Optimal Transport for Structure Learning Under Missing Data
Vy Vo, He Zhao, Trung Le, Edwin V. Bonilla, Dinh Phung
TL;DR
This work tackles causal discovery when data are missing, showing that naive imputation prior to structure learning is suboptimal. It introduces OTM, an Optimal Transport-based, score-based framework that jointly learns missing-data imputations and a causal graph by minimizing the Wasserstein distance between the observed-data distribution and the model distribution, using a learnable imputation and a push-forward to align completed samples with the SCM. The approach is agnostic to the base complete-data causal discovery method and accommodates nonlinear additive-noise models, demonstrating superior recovery of true graphs and better scalability in simulations and real biological datasets. The method provides a principled way to perform structure learning under MAR/MNAR settings and highlights identifiability considerations, with potential impact on robust causal inference in real-world messy data.
Abstract
Causal discovery in the presence of missing data introduces a chicken-and-egg dilemma. While the goal is to recover the true causal structure, robust imputation requires considering the dependencies or, preferably, causal relations among variables. Merely filling in missing values with existing imputation methods and subsequently applying structure learning on the complete data is empirically shown to be sub-optimal. To address this problem, we propose a score-based algorithm for learning causal structures from missing data based on optimal transport. This optimal transport viewpoint diverges from existing score-based approaches that are dominantly based on expectation maximization.

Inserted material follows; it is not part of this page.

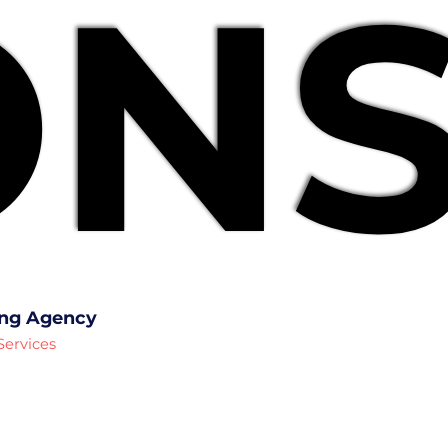
NS
NS
ing Agency
Services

We formulate structure learning as a density fitting problem, where the goal is to find the causal model that induces a distribution of minimum Wasserstein distance with the observed data distribution. Our framework is shown to recover the true causal graphs more effectively than competing methods in most simulations and real-data settings. Empirical evidence also shows the superior scalability of our approach, along with the flexibility to incorporate any off-the-shelf causal discovery methods for complete data.